* **WORK INSTRUCTIONS**: The task calls for each record to be given again unchanged, minus any pictures.

* **LISTED ENTRIES**:
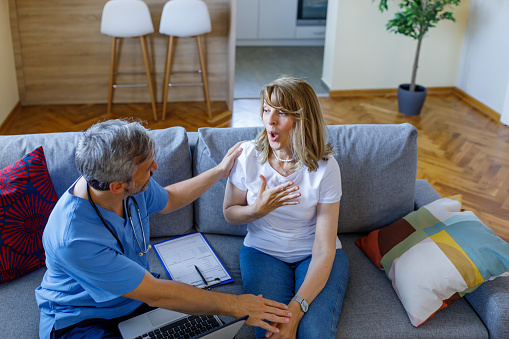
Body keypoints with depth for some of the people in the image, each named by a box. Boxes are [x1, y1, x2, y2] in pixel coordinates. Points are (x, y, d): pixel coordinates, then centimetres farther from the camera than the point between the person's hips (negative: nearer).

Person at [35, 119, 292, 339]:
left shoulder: (132, 186, -13)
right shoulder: (75, 239, -35)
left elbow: (167, 200, 13)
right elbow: (157, 294, -29)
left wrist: (220, 171, 14)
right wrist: (234, 305, -23)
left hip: (136, 294, 7)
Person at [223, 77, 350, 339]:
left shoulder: (325, 168, -18)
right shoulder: (248, 156, -12)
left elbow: (324, 251, -19)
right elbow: (229, 213, 4)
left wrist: (295, 309, -28)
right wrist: (258, 209, -20)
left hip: (312, 256, -1)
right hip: (263, 251, 1)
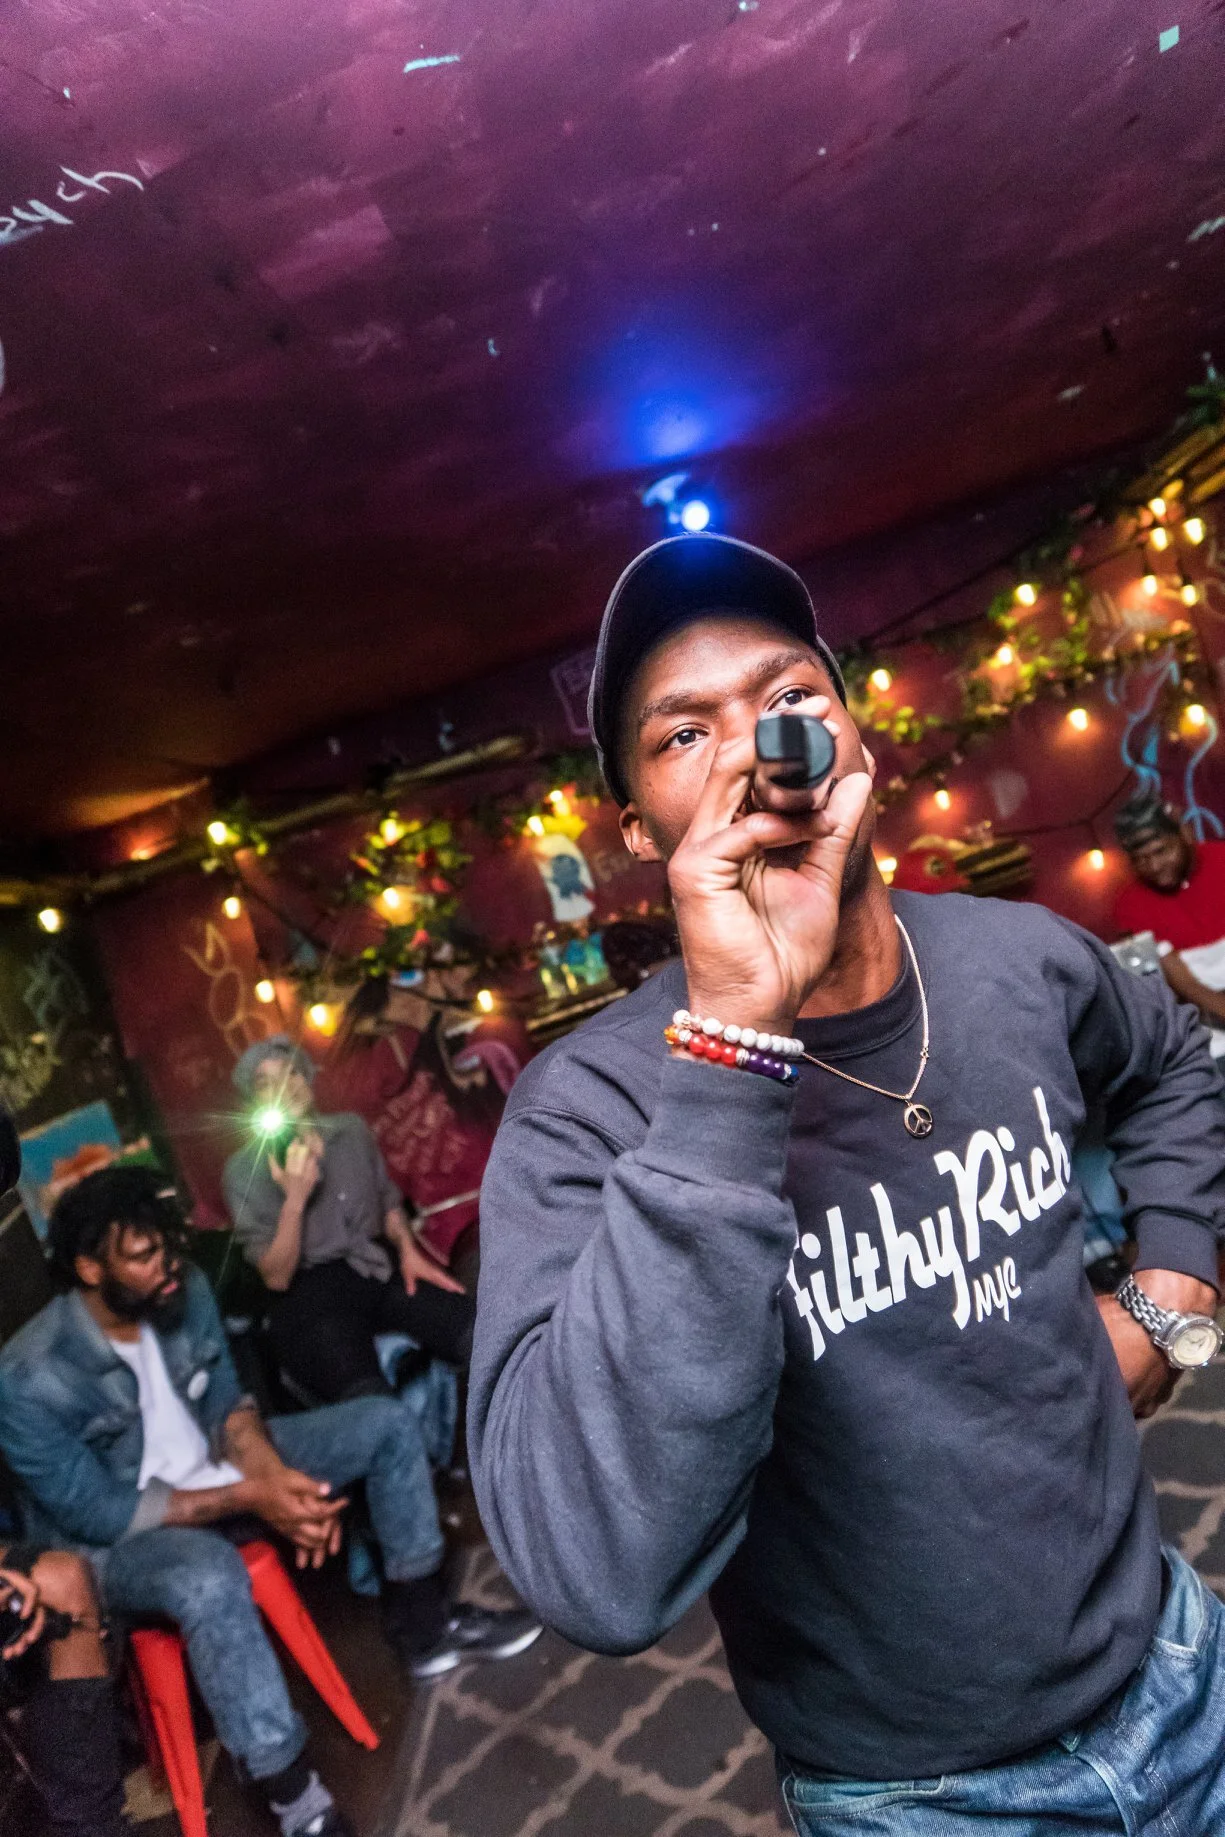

* **OUTPUT FOR THIS EXERCISE**:
Body keypoints with depth for some of the people in the image, each named by a box. Boxes are [x1, y1, x2, y2] in pixel coordinates. Points are (x, y, d): pixel coordinates, then centimetres farther from the camera than the point between the person's hips (negative: nearer).

Person at [35, 119, 292, 339]:
left shoulder: (132, 186, -13)
right shoulder: (75, 239, -35)
left elbow: (167, 200, 13)
right elbow: (157, 294, -29)
left wrist: (220, 171, 14)
right wrist: (234, 305, -23)
left hip: (136, 294, 7)
Person at [223, 77, 350, 339]:
left shoulder: (325, 168, -18)
right shoulder: (248, 156, -12)
left elbow: (324, 251, -19)
right elbow: (229, 213, 4)
left wrist: (295, 309, -28)
right wrist: (258, 209, -20)
left hip: (312, 256, -1)
right hip: (263, 251, 1)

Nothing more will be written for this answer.